İlk olarak Orospu çocuklarını , ikinci olarak piçleri ,
ve en son da bürokratları inceledik. En içinden çıkamadığımız ve enteresan
bürokratlar çıktı.
Dedim neden ?
Dedi Ruhlarında
piçlerin ve orospu çocuklarınkine benzeyen bir çok hissiyat ve birikmişlik
gördük.
Dedim üzüldüm.
Dedi niye.
Dedim üç kategori de canımı sıktı. Ben bunların
hangisindeyim?
Dedi Hiç birinde.
Sende hiçbir canlıda olmayan bir durum çıktı ortaya. İç organlarınla beynin
aynı anda çalışıyor. Sen sıçarken beyninden bir çok sözcük ve cümle uçup
gidiyor. Dikkat ettin mi , en son birine ne zaman “teşekkür ederim” kelimesini
kullandın ? o kelimeyi yirmiiki mart ikibinonüçte yirmisekiz yaşındaki
sevgilinin tuvaletinde sıçarken attın.
Dedim Ben yazamam lütfen
gidin buradan. Daha fazla acıya tanıklık etmek ve onu oluşturmak istemiyorum.

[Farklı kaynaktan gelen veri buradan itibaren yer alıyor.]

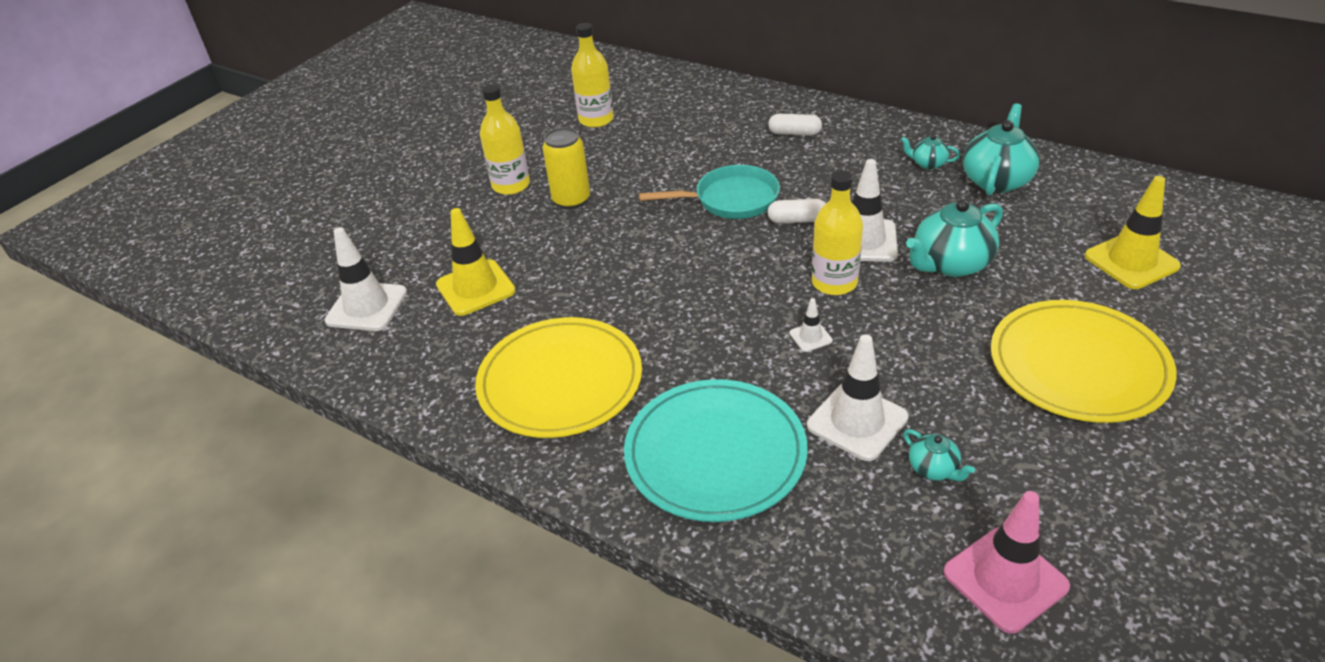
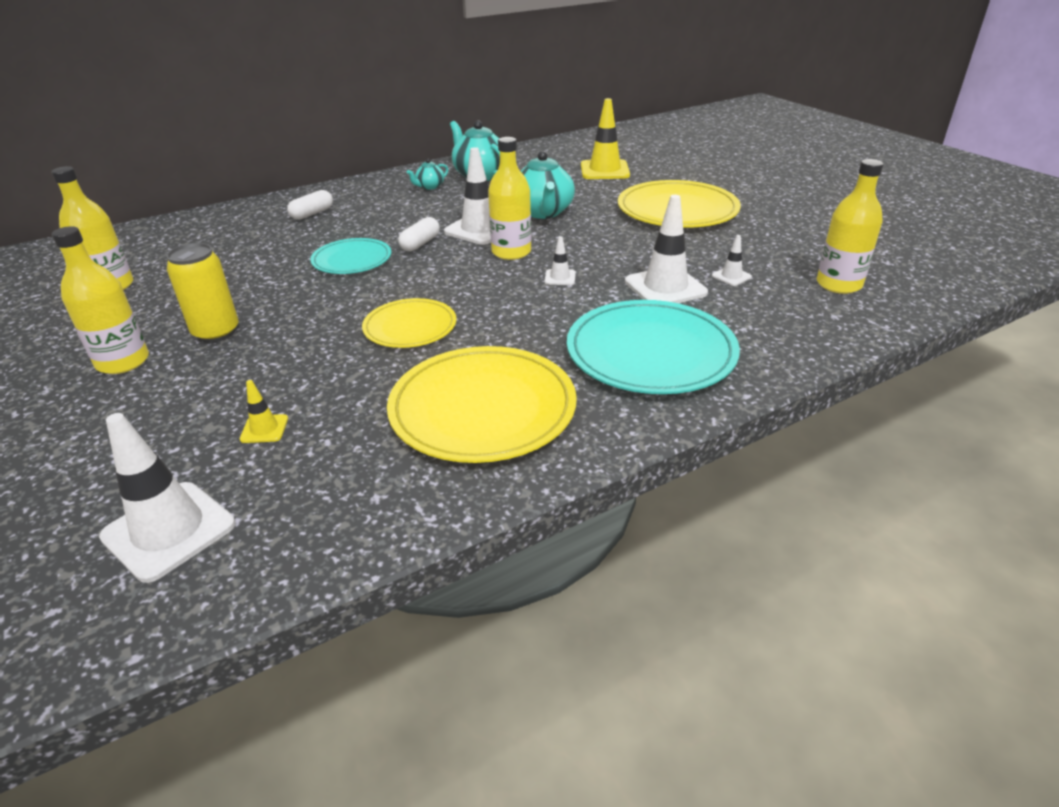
camera: 65 degrees left, 5 degrees down
(475, 288) = (264, 429): yellow traffic cone -> yellow traffic cone, size x0.48
(648, 287) = (410, 327): none -> yellow plate
(731, 200) = (352, 260): turquoise pan -> turquoise plate
(934, 469) = (731, 276): turquoise teapot -> white traffic cone
(1005, 579) = (838, 284): pink traffic cone -> yellow bottle

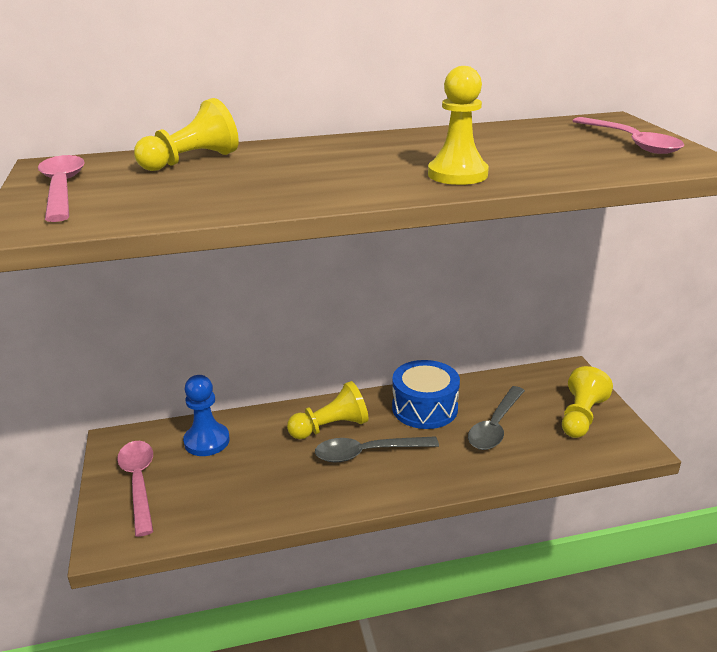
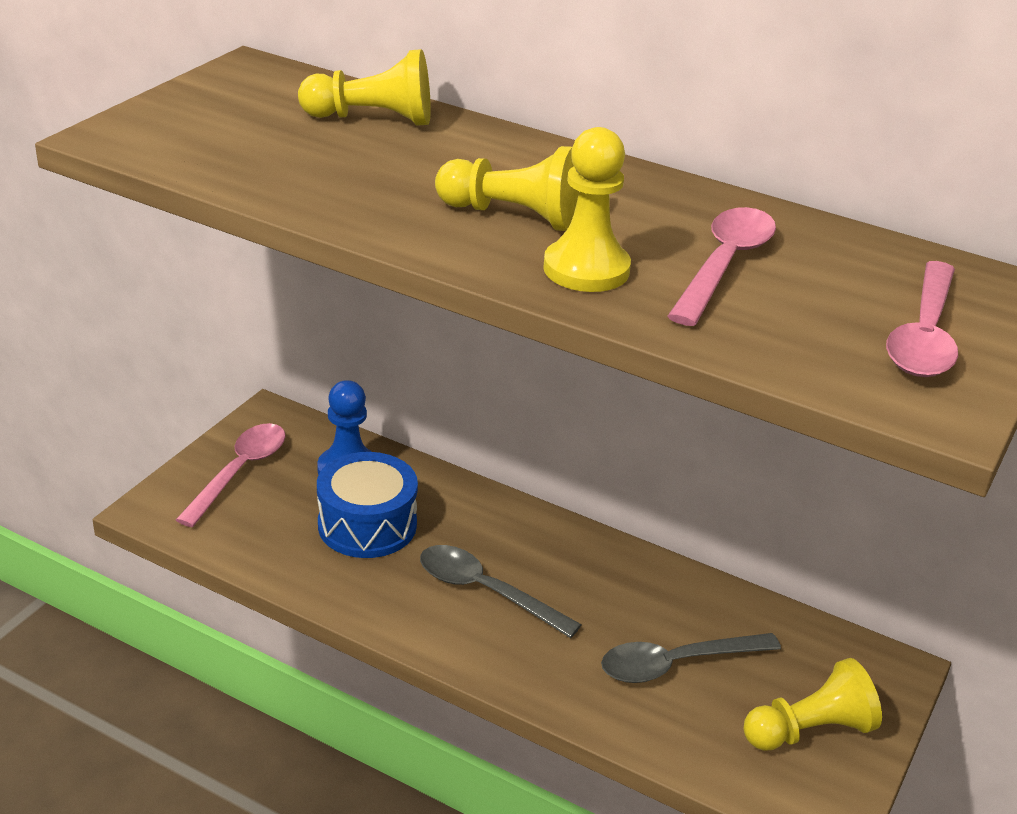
camera: 40 degrees right, 5 degrees up
(62, 189) = (208, 104): pink spoon -> pink spoon (724, 265)
(331, 427) = (487, 537): yellow pawn -> yellow pawn (514, 216)
(424, 408) = (623, 586): blue drum -> blue drum (367, 525)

Yazdığım her üzücü hikayenin laneti üzerimde. İlk yazdığım ‘Kosovalı’
kahramanını hatırla.. Ulan adamı tecavüzcü yaptım. Geldi rüyamda beni sikti.
İnsan kendi yazarını siker mi. Çok gocundum , öyle böyle değil.
Ha sorucam unuttum . Sen ne tanrısısın ?
Dedi Ben diyeyim ‘yazı’
, sen de ‘mürekkep’ , başkası desin ‘kalem’. Ben buraya sen tekrar yazmaya
başla diye geldim. Az sonra uyanacaksın ve bunun bir rüya olduğunu düşüneceksin
; ama değil. Sakin ol ve hikayeni bitir , şuan zihnine yüklüyorum..
İşte böyle moruk.. bi uyandım , iki şok birden.
Birincisi rüyalanmışım. İkincisi hikaye kafamda bitmişti
bile la.
Tamamladım bitti.
“Olum sana sıyırmış diyorlardı ama , bu kadarını
beklemiyordum. Kalk bi hamama filan gidelim bi kırklan bi şey yap.Gel bi hocaya
filan gidelim sana okusun.”
…..
..
.
.
“Bağlayın!”
“Bağlayın!”
Siz kimsiniz! Ne ara geldim ben buraya!
“Hemşire hanım hemen iki doz sakinleştirici vurun..”
Ama..Ama.. Tanrı vardı. Arkadaşım Kemal vardı , nereye
gittiler / ben nasıl buraya geldim!
Hayır Hayır! Evimdeydim ben , kendimi kapatmıştım. Siz
kimsiniz!
“Doktor bey , bu sefer yazar kılığına girdi yine.. biri
bitiyor biri başlıyor. İçinde kaç kişilik var çözemedik.”
Hayıırr ! Ben yazar değilim. Kosovalıyım ben , yani
lâkabım öyle arkadaşlarım öyle der , niye der onu da bilmem. Çözün lan beniiii.
“Bir doz daha!.. tamam uyudu.. yatağa bağlayın bunu..”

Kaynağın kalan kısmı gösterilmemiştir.